Cerré la puerta, rodé una piedra para sostenerla puesto que la cerradura estaba suelta y, abriendo el paraguas, metí a mi pupila debajo pues la lluvia empezaba a penetrar por las quejumbrosas ramas de los árboles y nos urgía evitar cualquier retraso. La prisa nos impidió todo comentario sobre el encuentro con Heathcliff mientras corríamos hacia la casa, pero adiviné instintivamente que al corazón de Catherine lo ensombrecía ahora una oscuridad doble. Tenía el semblante tan triste que no parecía el suyo. Evidentemente consideraba cierto lo que acababa de oír, palabra por palabra.
El amo se había retirado a descansar antes de que llegáramos. Cathy entró sigilosamente en su habitación para preguntar cómo estaba. Se había dormido. Volvió y me pidió que me sentara con ella en la biblioteca. Tomamos el té juntas, luego se tumbó en la alfombra y me dijo que no hablara porque estaba rendida. Cogí un libro y fingí leer. En cuanto me creyó absorta en mi ocupación, volvió a comenzar su silencioso llanto que, al parecer, era entonces su entretenimiento favorito. La dejé que disfrutara de él un rato. Luego reprobé, denigrándolas y ridiculizándolas, todas las afirmaciones de Heathcliff sobre su hijo, como si estuviera segura de que ella coincidiría conmigo. ¡Pero, ay! No tuve la habilidad de contrarrestar el efecto que su relato había producido. Era lo que él se proponía.
—Puede que tengas razón, Ellen —respondió—, pero no estaré tranquila hasta que lo sepa. Tengo que decirle a Linton que no es culpa mía que no le escriba y convencerle de que no cambiaré.

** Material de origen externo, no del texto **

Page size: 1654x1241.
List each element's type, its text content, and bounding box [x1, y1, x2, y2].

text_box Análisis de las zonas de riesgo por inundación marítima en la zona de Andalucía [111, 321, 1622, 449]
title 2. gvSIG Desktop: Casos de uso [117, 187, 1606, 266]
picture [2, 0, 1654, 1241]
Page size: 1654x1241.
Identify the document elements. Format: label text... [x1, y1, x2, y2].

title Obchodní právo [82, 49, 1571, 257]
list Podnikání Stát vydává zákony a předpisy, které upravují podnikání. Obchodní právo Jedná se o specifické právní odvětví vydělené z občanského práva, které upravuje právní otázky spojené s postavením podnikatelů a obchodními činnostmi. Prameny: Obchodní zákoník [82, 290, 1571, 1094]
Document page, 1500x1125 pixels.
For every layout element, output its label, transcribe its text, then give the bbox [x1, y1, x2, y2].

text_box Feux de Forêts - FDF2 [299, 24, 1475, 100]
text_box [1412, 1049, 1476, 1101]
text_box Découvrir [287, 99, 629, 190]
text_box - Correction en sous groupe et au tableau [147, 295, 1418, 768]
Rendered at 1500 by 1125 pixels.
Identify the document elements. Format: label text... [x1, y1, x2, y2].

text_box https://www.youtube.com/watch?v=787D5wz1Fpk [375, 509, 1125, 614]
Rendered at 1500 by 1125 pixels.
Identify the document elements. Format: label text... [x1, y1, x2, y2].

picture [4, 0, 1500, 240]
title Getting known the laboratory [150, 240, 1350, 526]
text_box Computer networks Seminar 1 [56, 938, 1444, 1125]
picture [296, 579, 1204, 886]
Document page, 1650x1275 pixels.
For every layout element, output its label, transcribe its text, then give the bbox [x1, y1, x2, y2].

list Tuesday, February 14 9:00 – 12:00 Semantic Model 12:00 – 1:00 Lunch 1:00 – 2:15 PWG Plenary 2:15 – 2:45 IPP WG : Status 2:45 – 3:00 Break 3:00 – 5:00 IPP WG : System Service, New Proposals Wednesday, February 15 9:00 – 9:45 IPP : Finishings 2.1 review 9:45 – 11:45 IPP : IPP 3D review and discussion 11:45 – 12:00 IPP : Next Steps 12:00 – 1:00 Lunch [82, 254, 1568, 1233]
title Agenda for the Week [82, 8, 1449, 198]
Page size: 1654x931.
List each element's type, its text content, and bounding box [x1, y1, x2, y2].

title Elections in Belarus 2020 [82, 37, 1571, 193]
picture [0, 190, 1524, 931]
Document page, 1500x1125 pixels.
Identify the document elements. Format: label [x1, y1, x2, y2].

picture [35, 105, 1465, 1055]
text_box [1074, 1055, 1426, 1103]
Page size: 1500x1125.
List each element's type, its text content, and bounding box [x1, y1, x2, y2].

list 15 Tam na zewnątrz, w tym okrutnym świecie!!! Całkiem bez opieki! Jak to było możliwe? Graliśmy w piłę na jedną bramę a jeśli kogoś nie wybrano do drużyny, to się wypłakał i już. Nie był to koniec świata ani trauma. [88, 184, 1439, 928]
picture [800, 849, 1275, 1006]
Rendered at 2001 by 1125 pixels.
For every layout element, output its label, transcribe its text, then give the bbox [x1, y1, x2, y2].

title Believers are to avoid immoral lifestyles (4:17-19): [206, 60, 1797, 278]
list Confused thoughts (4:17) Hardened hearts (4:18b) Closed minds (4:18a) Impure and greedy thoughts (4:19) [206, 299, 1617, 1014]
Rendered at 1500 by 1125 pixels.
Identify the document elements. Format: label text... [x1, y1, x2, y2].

¿De qué servían el enfado y las protestas contra su necia credulidad? Nos separamos aquella noche… enfadadas, pero al día siguiente me vi camino de Cumbres Borrascosas al lado del poni de mi testaruda ama. No pude soportar el espectáculo de su aflicción, ver el semblante pálido y desalentado y los ojos hinchados, y cedí con la vaga esperanza de que el mismo Linton demostrara, con su acogida, lo poco fundado de la historia.